FRAGMENTO:
____________________
Acabaré con eso y con una ristra final de nombres, porque, a qué
engañarnos, es inevitable en estos casos. Empiezo con Juan
Andrés García Román y
El
fósforo astillado
(2008), que tras unos cuantos tanteos bebiendo de tradiciones
románticas deslumbró con esta obra escrita como un libreto de una
ópera lisérgica donde la imaginación desbordada, el fragmento y el
humor se dan la mano en una suerte de nuevo surrealismo mágico. Algo
así como lo sagrado riéndose de sí mismo, que continuaría con La
adoración
(2011). Lástima que de momento estos libros duerman el sueño de los
descatalogados tras la quiebra del sello DVD. Otro autor necesario es
Enrique
Falcón
y su poesía política y vanguardista, sobre todo reconocible en su
extenso proyecto La
marcha de 150.000.000,
cerrado en 2009, donde se conjuga la imagen creacionista con la
rotundidad de innumerables notas, a modo de hipertexto, sobre la
realidad social y política de un mundo desgarrado por el capitalismo
y el totalitarismo. Un canto a los desposeídos que se puede
descargar gratuitamente, junto al resto de su obra, en la página
www.nodo50.org/mlrs/.
____________________
REGISTROS DEL CONJUNTO:
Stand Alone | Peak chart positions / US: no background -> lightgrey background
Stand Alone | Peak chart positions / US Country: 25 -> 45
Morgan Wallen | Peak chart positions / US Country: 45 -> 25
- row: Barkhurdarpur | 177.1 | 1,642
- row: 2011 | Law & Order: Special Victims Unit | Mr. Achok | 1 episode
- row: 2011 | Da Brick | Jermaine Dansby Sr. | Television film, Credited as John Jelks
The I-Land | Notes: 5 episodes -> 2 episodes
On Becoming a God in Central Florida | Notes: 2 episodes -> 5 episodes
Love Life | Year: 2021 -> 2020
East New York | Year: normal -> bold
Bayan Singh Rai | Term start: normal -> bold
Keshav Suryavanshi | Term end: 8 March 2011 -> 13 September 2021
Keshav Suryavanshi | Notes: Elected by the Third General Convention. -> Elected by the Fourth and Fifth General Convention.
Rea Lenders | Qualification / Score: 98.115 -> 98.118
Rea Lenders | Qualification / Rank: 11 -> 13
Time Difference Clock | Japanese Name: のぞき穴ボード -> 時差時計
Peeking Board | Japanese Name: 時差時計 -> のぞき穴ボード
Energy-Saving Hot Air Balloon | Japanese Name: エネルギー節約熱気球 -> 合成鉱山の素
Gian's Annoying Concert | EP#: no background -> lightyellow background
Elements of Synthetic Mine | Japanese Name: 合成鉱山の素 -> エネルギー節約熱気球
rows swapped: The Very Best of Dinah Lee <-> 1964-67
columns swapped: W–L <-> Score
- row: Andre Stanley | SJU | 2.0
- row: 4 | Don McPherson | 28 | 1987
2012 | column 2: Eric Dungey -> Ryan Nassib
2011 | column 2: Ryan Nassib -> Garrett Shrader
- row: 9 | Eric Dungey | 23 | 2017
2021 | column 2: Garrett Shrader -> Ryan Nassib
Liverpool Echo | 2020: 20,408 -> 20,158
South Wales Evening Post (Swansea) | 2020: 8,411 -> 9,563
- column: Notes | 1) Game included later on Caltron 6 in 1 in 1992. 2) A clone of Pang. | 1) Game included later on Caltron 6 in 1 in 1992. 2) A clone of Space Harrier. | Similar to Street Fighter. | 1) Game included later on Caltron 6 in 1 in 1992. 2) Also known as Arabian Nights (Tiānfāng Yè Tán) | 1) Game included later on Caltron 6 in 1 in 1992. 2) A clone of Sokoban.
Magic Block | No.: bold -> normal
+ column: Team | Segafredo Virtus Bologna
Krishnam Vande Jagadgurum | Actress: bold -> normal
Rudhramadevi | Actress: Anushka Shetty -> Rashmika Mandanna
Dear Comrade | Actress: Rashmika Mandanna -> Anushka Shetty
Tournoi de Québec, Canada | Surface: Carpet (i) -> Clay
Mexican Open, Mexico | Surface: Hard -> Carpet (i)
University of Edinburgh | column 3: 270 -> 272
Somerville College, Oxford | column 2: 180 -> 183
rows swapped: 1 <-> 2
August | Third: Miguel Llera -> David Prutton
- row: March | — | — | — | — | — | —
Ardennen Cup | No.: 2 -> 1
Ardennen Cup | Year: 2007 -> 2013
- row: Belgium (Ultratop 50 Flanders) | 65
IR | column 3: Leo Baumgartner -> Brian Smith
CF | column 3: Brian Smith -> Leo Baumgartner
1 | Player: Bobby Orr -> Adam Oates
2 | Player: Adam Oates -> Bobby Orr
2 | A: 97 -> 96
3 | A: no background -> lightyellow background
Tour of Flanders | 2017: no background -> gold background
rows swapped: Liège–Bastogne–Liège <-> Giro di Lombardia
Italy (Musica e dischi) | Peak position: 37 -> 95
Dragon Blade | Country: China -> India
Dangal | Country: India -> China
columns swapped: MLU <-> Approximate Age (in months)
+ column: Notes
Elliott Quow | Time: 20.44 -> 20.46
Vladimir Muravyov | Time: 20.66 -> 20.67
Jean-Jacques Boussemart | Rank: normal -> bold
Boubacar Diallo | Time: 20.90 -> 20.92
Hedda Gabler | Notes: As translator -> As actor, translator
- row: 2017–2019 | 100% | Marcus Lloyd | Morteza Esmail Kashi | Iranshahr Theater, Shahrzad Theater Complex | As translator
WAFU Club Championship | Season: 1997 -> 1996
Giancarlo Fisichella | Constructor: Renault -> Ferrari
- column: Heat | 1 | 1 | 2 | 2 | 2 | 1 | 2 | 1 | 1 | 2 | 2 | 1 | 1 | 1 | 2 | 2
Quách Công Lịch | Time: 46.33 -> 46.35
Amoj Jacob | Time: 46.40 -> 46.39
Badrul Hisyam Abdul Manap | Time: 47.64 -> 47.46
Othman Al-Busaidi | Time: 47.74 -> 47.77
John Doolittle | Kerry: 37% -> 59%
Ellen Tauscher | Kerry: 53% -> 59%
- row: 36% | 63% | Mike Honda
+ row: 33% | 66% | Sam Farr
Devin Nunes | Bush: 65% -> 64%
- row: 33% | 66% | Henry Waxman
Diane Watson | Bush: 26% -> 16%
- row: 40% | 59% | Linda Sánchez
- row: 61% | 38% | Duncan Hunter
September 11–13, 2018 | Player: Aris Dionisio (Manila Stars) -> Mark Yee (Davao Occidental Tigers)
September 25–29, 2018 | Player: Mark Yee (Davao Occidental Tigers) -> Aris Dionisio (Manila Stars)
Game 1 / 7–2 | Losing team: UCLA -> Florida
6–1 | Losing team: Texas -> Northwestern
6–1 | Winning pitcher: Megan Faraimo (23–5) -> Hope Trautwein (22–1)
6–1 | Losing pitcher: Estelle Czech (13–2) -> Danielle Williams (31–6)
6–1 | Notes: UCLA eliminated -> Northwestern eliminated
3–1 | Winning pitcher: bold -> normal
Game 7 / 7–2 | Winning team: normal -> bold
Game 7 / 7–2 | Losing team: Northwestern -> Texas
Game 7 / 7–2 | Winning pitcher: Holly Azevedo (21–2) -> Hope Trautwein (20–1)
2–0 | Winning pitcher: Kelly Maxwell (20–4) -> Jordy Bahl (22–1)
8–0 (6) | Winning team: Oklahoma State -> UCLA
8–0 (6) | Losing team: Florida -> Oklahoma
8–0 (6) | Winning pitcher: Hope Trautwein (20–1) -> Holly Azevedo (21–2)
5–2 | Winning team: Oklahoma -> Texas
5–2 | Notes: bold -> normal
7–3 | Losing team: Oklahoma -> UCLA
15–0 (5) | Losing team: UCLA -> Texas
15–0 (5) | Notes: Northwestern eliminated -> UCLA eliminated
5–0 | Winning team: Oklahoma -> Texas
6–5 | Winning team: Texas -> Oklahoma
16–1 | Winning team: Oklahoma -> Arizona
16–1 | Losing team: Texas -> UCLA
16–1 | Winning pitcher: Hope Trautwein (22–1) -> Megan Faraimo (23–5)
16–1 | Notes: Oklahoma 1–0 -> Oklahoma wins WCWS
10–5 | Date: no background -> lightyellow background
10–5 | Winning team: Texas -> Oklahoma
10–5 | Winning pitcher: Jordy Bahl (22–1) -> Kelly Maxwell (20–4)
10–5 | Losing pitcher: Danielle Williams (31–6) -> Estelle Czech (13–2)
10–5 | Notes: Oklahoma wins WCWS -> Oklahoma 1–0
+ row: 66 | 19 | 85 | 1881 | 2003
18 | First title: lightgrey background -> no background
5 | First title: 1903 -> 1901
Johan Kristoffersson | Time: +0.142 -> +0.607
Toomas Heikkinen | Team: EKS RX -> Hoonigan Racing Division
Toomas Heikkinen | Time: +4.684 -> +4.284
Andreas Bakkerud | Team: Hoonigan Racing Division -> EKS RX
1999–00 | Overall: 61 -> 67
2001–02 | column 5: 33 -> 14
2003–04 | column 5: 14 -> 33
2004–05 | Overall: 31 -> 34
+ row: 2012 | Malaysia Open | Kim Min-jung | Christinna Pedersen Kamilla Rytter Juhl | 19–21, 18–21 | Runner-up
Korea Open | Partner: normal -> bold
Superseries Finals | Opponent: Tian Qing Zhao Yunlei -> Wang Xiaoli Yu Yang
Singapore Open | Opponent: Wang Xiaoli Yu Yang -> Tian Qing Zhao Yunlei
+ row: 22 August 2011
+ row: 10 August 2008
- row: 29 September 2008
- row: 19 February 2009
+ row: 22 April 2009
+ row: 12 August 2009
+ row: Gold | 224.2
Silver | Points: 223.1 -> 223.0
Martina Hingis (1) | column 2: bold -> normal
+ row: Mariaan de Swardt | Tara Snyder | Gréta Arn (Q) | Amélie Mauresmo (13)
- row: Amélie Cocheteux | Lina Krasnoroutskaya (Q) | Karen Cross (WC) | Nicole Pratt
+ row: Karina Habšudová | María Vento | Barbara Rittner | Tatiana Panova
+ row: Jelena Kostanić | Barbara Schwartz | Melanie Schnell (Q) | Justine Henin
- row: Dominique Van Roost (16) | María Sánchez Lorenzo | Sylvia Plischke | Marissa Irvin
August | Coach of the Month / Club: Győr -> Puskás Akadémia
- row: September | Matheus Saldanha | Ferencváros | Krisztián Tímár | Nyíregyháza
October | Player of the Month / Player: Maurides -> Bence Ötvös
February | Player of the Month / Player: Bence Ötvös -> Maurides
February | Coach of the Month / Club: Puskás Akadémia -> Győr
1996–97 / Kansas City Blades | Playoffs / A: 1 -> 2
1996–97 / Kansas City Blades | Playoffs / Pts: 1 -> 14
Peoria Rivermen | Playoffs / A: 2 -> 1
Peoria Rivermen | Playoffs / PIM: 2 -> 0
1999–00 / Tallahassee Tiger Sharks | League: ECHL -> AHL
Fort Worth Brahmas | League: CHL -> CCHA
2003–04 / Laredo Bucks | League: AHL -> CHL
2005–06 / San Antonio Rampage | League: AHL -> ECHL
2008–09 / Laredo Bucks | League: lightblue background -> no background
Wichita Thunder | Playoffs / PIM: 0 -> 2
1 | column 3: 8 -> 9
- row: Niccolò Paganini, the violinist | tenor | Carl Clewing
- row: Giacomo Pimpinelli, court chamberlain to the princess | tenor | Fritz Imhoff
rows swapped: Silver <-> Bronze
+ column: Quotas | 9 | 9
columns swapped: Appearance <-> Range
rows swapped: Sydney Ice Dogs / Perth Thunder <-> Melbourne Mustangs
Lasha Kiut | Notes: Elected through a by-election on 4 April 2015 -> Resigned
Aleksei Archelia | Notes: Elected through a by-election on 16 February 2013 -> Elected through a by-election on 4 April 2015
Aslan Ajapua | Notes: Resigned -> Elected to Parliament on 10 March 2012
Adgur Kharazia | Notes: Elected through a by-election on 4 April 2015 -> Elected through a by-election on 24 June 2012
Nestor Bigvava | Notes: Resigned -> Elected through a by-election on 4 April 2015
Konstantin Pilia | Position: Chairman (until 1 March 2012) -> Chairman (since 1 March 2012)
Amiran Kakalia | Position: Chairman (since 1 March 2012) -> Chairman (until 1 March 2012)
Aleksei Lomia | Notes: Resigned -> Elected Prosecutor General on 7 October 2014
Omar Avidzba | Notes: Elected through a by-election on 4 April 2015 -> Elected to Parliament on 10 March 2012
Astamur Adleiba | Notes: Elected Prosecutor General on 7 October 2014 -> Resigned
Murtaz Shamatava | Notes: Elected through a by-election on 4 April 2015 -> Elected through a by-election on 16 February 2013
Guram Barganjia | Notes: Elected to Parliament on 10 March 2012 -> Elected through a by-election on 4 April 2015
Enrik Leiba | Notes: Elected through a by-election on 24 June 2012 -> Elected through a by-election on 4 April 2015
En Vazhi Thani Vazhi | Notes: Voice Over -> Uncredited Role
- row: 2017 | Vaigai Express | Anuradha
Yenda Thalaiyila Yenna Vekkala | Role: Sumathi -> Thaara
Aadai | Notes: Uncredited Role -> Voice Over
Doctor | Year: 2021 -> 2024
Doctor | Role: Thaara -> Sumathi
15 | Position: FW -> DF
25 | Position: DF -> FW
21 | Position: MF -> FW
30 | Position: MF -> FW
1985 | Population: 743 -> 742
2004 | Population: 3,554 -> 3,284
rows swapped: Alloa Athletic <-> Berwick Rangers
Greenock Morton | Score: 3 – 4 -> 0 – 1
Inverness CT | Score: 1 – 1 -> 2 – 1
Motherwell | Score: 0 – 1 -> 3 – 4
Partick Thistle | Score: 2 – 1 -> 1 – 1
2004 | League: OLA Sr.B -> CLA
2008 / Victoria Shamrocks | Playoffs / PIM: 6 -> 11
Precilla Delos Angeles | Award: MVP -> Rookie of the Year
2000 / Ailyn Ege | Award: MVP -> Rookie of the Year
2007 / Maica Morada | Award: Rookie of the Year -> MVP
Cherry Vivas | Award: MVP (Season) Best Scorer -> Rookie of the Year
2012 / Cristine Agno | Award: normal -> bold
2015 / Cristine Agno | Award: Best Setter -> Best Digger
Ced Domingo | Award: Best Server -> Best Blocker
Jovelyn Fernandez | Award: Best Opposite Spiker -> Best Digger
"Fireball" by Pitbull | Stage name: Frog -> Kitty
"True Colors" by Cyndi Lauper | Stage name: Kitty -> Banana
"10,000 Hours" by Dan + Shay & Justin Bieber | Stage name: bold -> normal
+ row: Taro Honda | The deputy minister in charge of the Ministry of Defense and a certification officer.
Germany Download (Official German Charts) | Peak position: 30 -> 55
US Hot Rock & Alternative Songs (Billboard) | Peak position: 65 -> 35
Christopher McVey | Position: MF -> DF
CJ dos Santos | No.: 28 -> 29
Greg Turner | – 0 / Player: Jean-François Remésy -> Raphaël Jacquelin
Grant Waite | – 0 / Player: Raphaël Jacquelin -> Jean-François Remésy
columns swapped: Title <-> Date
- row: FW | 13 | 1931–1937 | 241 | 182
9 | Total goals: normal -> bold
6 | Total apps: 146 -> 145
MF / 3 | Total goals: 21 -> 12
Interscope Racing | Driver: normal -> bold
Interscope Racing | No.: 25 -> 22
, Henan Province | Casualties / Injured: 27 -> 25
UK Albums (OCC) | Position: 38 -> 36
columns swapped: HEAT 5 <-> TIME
____________________
PLANTEAMIENTO:
Prosigue el fragmento sobre poesía reciente a partir de su última oración, la que remite a la página donde puede descargarse la obra de Enrique Falcón. Los registros no guardan relación con el fragmento.

RESPUESTA:
Podría hablar también de Sistemas
inestables
(2015) de Rubén
Martín,
pero al ser uno de mis mejores amigos el decoro me dice que mejor no
ahondar, pese a que el libro lo merezca mucho. Mejor me detengo en
Chantal
Maillard,
que explota con varios libros de poemas y diarios cruzados en este
nuevo siglo, sobre todo a partir de Matar
a Platón
(2004) y su continuo cuestionamiento de la prisión del yo,
transitando continuamente sobre el interrogante y las trampas que la
mente le ofrece a la mente para estar en el mundo, con todo lo
terrible de los acontecimientos que nos sacan y nos atan al tiempo.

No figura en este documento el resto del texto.